• Your instructions:
I need each line of the entries below that includes the string "möchten".

[Dataset items]
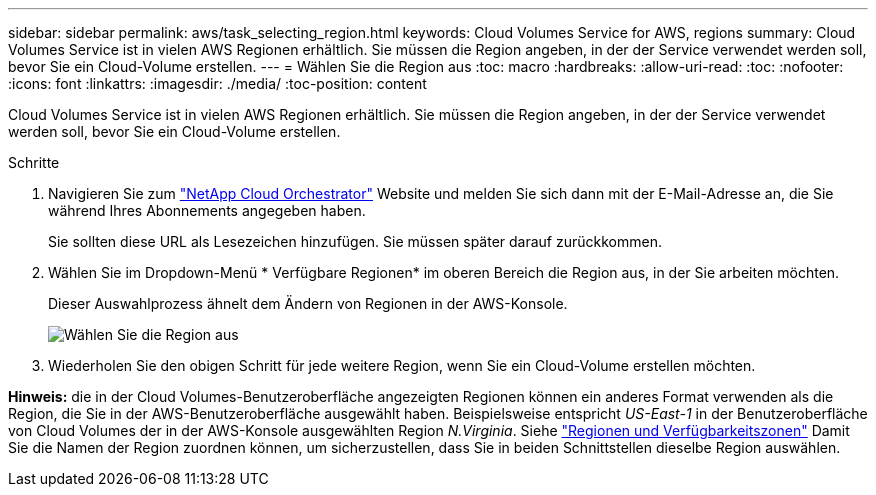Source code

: ---
sidebar: sidebar 
permalink: aws/task_selecting_region.html 
keywords: Cloud Volumes Service for AWS, regions 
summary: Cloud Volumes Service ist in vielen AWS Regionen erhältlich. Sie müssen die Region angeben, in der der Service verwendet werden soll, bevor Sie ein Cloud-Volume erstellen. 
---
= Wählen Sie die Region aus
:toc: macro
:hardbreaks:
:allow-uri-read: 
:toc: 
:nofooter: 
:icons: font
:linkattrs: 
:imagesdir: ./media/
:toc-position: content


[role="lead"]
Cloud Volumes Service ist in vielen AWS Regionen erhältlich. Sie müssen die Region angeben, in der der Service verwendet werden soll, bevor Sie ein Cloud-Volume erstellen.

.Schritte
. Navigieren Sie zum https://cds-aws-bundles.netapp.com/storage/volumes["NetApp Cloud Orchestrator"^] Website und melden Sie sich dann mit der E-Mail-Adresse an, die Sie während Ihres Abonnements angegeben haben.
+
Sie sollten diese URL als Lesezeichen hinzufügen. Sie müssen später darauf zurückkommen.

. Wählen Sie im Dropdown-Menü * Verfügbare Regionen* im oberen Bereich die Region aus, in der Sie arbeiten möchten.
+
Dieser Auswahlprozess ähnelt dem Ändern von Regionen in der AWS-Konsole.

+
image::diagram_selecting_region.png[Wählen Sie die Region aus]

. Wiederholen Sie den obigen Schritt für jede weitere Region, wenn Sie ein Cloud-Volume erstellen möchten.


*Hinweis:* die in der Cloud Volumes-Benutzeroberfläche angezeigten Regionen können ein anderes Format verwenden als die Region, die Sie in der AWS-Benutzeroberfläche ausgewählt haben. Beispielsweise entspricht _US-East-1_ in der Benutzeroberfläche von Cloud Volumes der in der AWS-Konsole ausgewählten Region _N.Virginia_. Siehe https://docs.aws.amazon.com/AmazonRDS/latest/UserGuide/Concepts.RegionsAndAvailabilityZones.html["Regionen und Verfügbarkeitszonen"^] Damit Sie die Namen der Region zuordnen können, um sicherzustellen, dass Sie in beiden Schnittstellen dieselbe Region auswählen.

• Output of the exercise:
. Wählen Sie im Dropdown-Menü * Verfügbare Regionen* im oberen Bereich die Region aus, in der Sie arbeiten möchten.
. Wiederholen Sie den obigen Schritt für jede weitere Region, wenn Sie ein Cloud-Volume erstellen möchten.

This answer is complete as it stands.